Gene drives—selfish alleles that bias inheritance in their favor—have great potential for solving epidemiological and agricultural problems. Seeding populations with transgenic individuals containing drive elements linked to a trait of interest, such as resistance, has been proposed as strategy to control disease vectors and agricultural pests. The most predictable, and consequently useful, of these elements are targeted endonucleases that recognize and insert themselves into homologous alleles in which they are absent by cleaving a target sequence and allowing homologous recombination to result in gene conversion. Homing endonucleases and CRISPR endonucleases have been demonstrated to be effective knockout drivers with reliable activity and specificity in laboratory populations (Windbichler et al. 2011; DiCarlo et al, 2015; Gantz & Bier, 2015), and thus are possible tools for this type of population level genetic manipulation in the field.
Models of gene drive suggest that the gains from distorting inheritance can overcome selection such that even strongly deleterious alleles can spread through drive (Deredec et al. 2008; Unckless et al. 2015). These studies, however, do not consider coevolutionary dynamics between drive elements and host genomes. Homing endonucleases rarely exert deleterious effects in their native hosts, suggesting that coevolution readily occurs in response to drive to lessen intragenomic antagonism. Changes in response to selection on the part of either drive elements or host genomes could potential derail the intended effects of synthetic gene drives. To date, no studies have assessed the efficacy and reproducibility of gene drive in evolving populations or to the predictability of host genome response.

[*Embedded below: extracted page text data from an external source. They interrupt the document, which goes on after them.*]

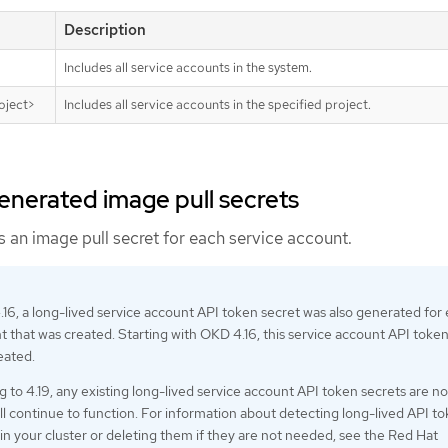
Description
Includes all service accounts in the system.
oject>
Includes all service accounts in the specified project.
enerated image pull secrets
 an image pull secret for each service account.
.16, a long-lived service account API token secret was also generated for
t that was created. Starting with OKD 4.16, this service account API toke
eated.
g to 4.19, any existing long-lived service account API token secrets are no
ll continue to function. For information about detecting long-lived API t
e in your cluster or deleting them if they are not needed, see the Red Hat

Here we propose to directly test the efficacy of gene drive in evolving populations of the budding yeast, Saccharomyces cerevisiae. We have successfully constructed several drive elements. Alleles have been designed so that we can vary the fitness cost of drive across experimental replicates. Drive and target alleles will be fluorescently tagged to quantify their frequencies over time. Whole genome sequencing will be used to characterize reproducibility of host genome responses. We predict that host genomes will evolve in response to drive and that fates of drive elements will be predictable as a function of increasing selection, but unpredictable between replicate populations of the same selective regime due to the stochastic nature of molecular adaptation.